Entrées de données:
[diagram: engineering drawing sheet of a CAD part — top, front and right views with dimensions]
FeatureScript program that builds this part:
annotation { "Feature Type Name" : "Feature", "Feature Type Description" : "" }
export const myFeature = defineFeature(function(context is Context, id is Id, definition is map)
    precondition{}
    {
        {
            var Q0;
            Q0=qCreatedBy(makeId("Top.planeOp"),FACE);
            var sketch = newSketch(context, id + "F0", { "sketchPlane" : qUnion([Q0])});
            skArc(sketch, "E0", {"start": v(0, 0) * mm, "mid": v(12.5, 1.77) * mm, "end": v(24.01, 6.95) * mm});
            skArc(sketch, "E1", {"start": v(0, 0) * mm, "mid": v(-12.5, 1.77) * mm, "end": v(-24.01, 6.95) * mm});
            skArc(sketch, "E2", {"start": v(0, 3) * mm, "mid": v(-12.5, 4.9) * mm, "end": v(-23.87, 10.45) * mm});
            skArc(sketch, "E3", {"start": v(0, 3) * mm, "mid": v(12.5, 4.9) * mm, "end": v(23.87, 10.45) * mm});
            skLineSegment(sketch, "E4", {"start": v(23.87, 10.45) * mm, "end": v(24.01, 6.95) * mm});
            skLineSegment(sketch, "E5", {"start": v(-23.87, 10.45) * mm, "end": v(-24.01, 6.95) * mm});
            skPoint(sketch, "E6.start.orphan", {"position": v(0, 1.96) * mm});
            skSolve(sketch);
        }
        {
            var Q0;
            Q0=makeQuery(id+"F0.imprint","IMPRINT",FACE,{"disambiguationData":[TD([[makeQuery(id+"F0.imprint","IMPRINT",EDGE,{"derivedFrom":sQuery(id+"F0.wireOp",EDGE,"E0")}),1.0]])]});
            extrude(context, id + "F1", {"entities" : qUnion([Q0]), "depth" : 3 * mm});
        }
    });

CE QU'IL FAUT FAIRE: Reproduisez mot pour mot l'ensemble des données ci-dessus, sans rien y modifier.

CORRIGÉ:
[diagram: engineering drawing sheet of a CAD part — top, front and right views with dimensions]
FeatureScript program that builds this part:
annotation { "Feature Type Name" : "Feature", "Feature Type Description" : "" }
export const myFeature = defineFeature(function(context is Context, id is Id, definition is map)
    precondition{}
    {
        {
            var Q0;
            Q0=qCreatedBy(makeId("Top.planeOp"),FACE);
            var sketch = newSketch(context, id + "F0", { "sketchPlane" : qUnion([Q0])});
            skArc(sketch, "E0", {"start": v(0, 0) * mm, "mid": v(12.5, 1.77) * mm, "end": v(24.01, 6.95) * mm});
            skArc(sketch, "E1", {"start": v(0, 0) * mm, "mid": v(-12.5, 1.77) * mm, "end": v(-24.01, 6.95) * mm});
            skArc(sketch, "E2", {"start": v(0, 3) * mm, "mid": v(-12.5, 4.9) * mm, "end": v(-23.87, 10.45) * mm});
            skArc(sketch, "E3", {"start": v(0, 3) * mm, "mid": v(12.5, 4.9) * mm, "end": v(23.87, 10.45) * mm});
            skLineSegment(sketch, "E4", {"start": v(23.87, 10.45) * mm, "end": v(24.01, 6.95) * mm});
            skLineSegment(sketch, "E5", {"start": v(-23.87, 10.45) * mm, "end": v(-24.01, 6.95) * mm});
            skPoint(sketch, "E6.start.orphan", {"position": v(0, 1.96) * mm});
            skSolve(sketch);
        }
        {
            var Q0;
            Q0=makeQuery(id+"F0.imprint","IMPRINT",FACE,{"disambiguationData":[TD([[makeQuery(id+"F0.imprint","IMPRINT",EDGE,{"derivedFrom":sQuery(id+"F0.wireOp",EDGE,"E0")}),1.0]])]});
            extrude(context, id + "F1", {"entities" : qUnion([Q0]), "depth" : 3 * mm});
        }
    });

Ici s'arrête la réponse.